Red flags worth acting on
Mouth breathing is one of the big ones. Occasional mouth-breathing during illness is common. Persistent mouth breathing, especially alongside open-mouth posture, snoring, or poor sleep quality, is worth proper assessment. If you notice regular snoring, breathing pauses or gasping, or significant daytime sleepiness, start with your GP.
On the swallowing side, seek medical advice if there is frequent coughing or choking with meals or drinks, wet/gurgly voice after drinking, recurring chest infections, or growth/weight concerns.
For infants, feeding difficulties, poor weight gain, or significant distress with feeding also warrant prompt assessment.
And for both children and adults, ongoing jaw pain, severe clenching, persistent headaches, or significant sleep disruption are worth discussing with your GP and relevant providers, alongside speech pathology input where oral function is part of the picture.
FAQs
Is OMT only for children?
No. We see both children and adults. Adults often come because speech clarity drops in certain contexts, swallowing feels effortful, mouth breathing/sleep issues are present, or they’ve discovered long-standing tongue posture patterns that have never been addressed.
Will OMT replace speech therapy?
No. If there is a speech sound disorder, you need targeted speech therapy. OMT and speech clarity often go hand in hand when foundational oral patterns make speech harder to stabilise.
Does mouth breathing always mean something serious?

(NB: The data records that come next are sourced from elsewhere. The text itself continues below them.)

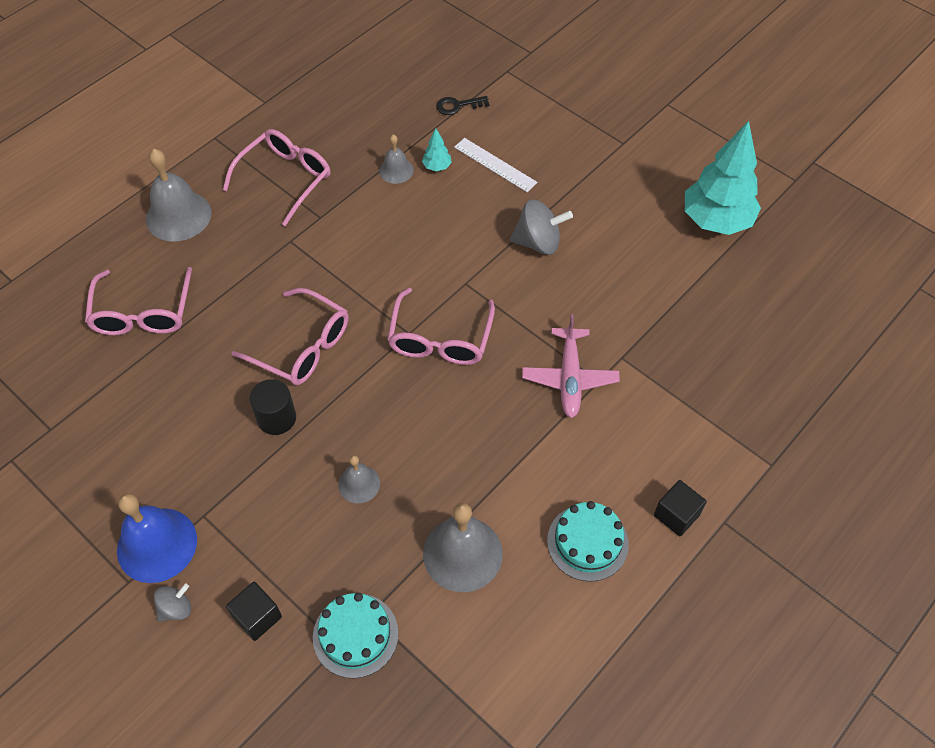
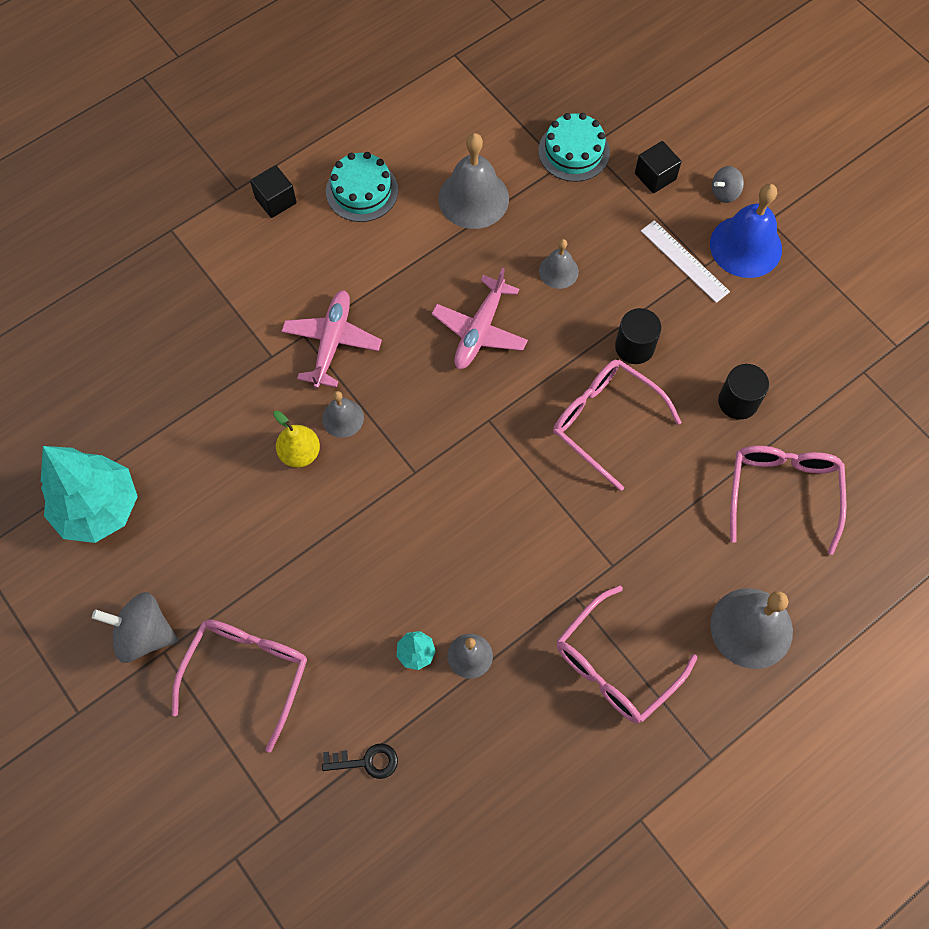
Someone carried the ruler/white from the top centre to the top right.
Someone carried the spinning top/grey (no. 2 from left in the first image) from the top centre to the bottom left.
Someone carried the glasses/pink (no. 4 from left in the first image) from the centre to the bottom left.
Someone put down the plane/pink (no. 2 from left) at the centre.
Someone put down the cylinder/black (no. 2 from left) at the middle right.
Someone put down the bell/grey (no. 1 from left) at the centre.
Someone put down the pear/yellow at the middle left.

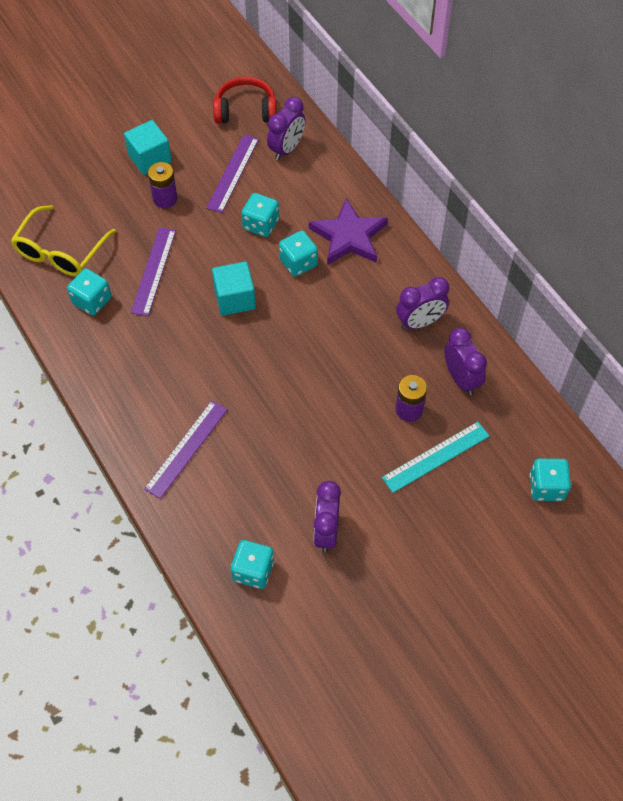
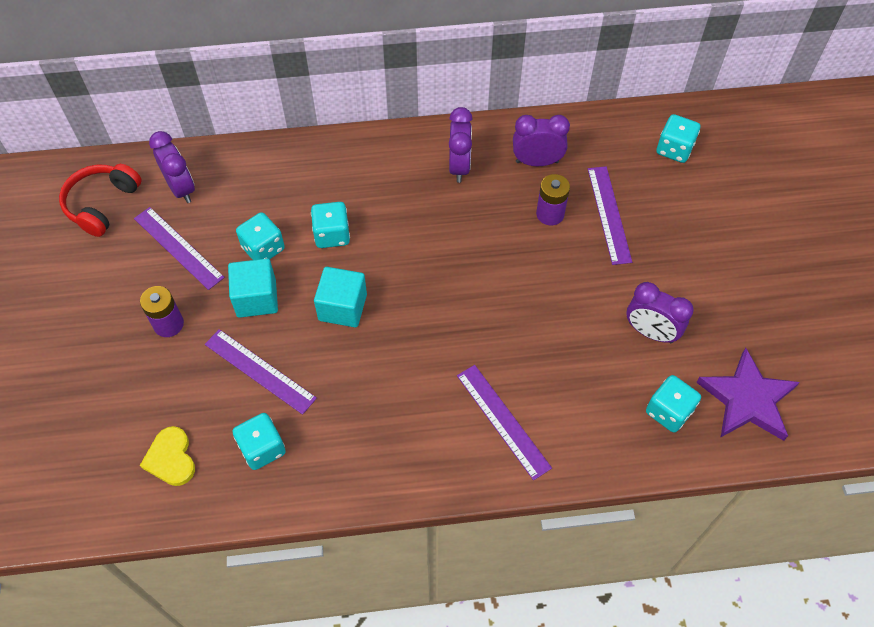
Someone carried the cube/turquoise (no. 1 from left) from the top left to the middle left.
Someone carried the star/purple from the top centre to the middle right.
Someone swapped the glasses/yellow at the top left for the heart/yellow at the bottom left.
Someone repainted the ruler/turquoise at the middle right, which became the ruler/purple (no. 4 from left) at the middle right.

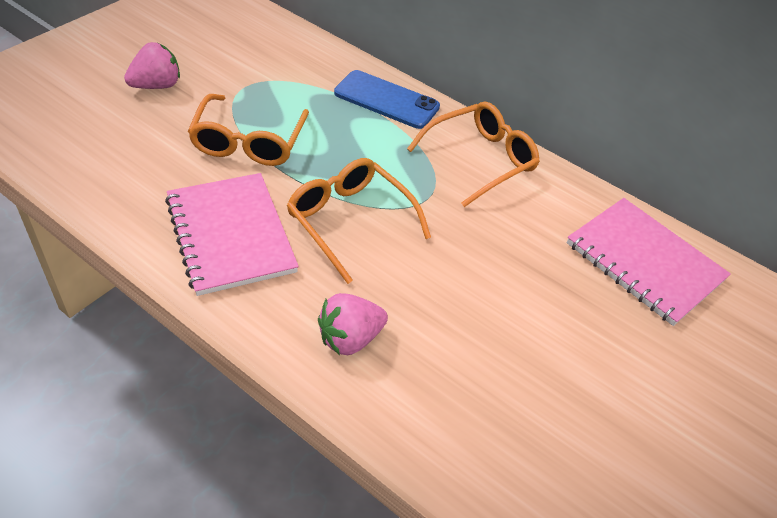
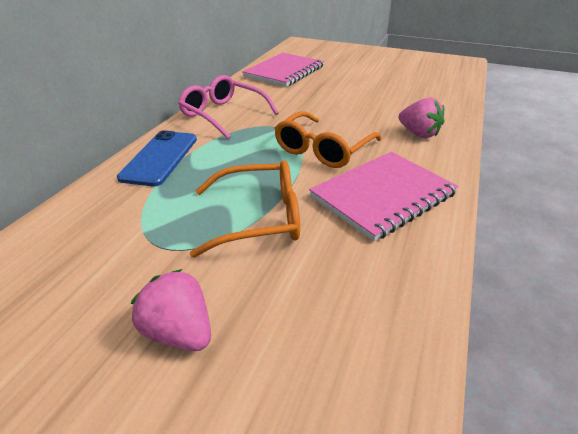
Someone repainted the glasses/orange (no. 3 from left) at the top centre, which became the glasses/pink at the top centre.

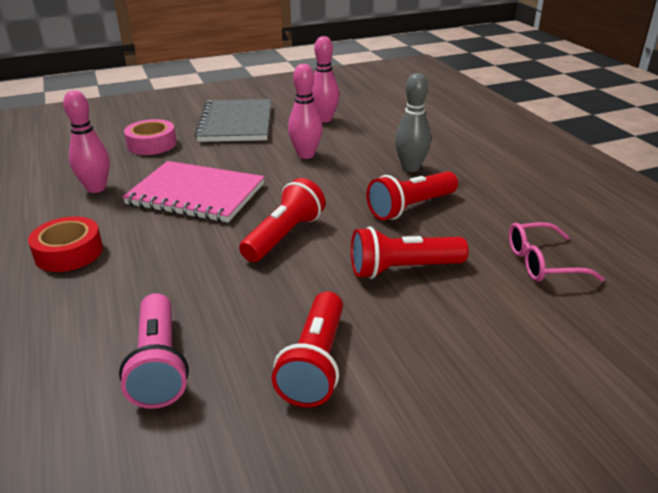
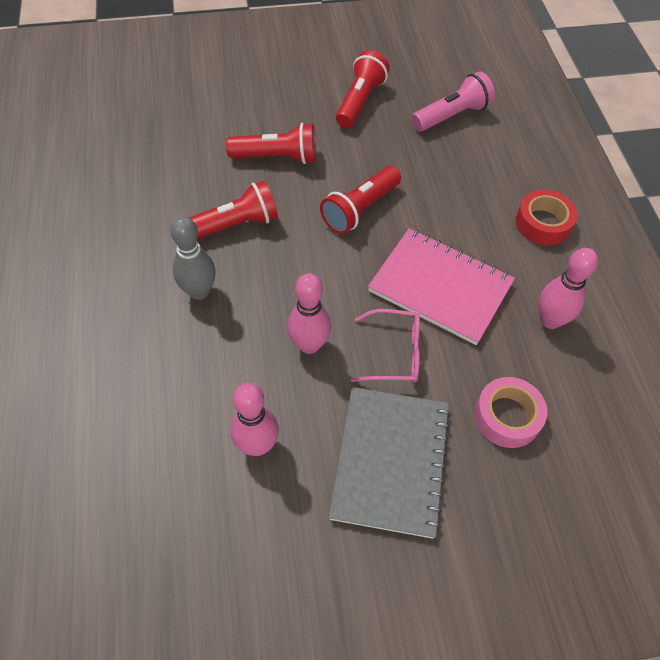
Someone carried the glasses/pink from the middle right to the centre.
Someone rotated the flashlight/pink at the bottom left by 60 degrees clockwise.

Not always. But if it’s persistent, or paired with snoring, poor sleep quality, or daytime sleepiness, it deserves assessment. You can’t out-train a blocked airway.
Will a tongue tie release fix speech or sleep?
Sometimes it’s an important piece, but it’s rarely the whole story. A release can change the structure, but the function still needs to be learned and integrated. That’s why preparation and follow-up support matter.
How do I know if this is relevant for me or my child?
If speech is unclear or inconsistent, if eating feels effortful or messy, if mouth breathing is persistent, or if sleep quality is poor, it’s worth a whole-picture assessment.
Next steps
If this sounds familiar, start with a comprehensive speech assessment and ensure it considers feeding/swallowing and oral function when signs point in that direction. If mouth-breathing or sleep concerns are present, include a medical review where appropriate. A coordinated plan is often what turns slow progress into meaningful change.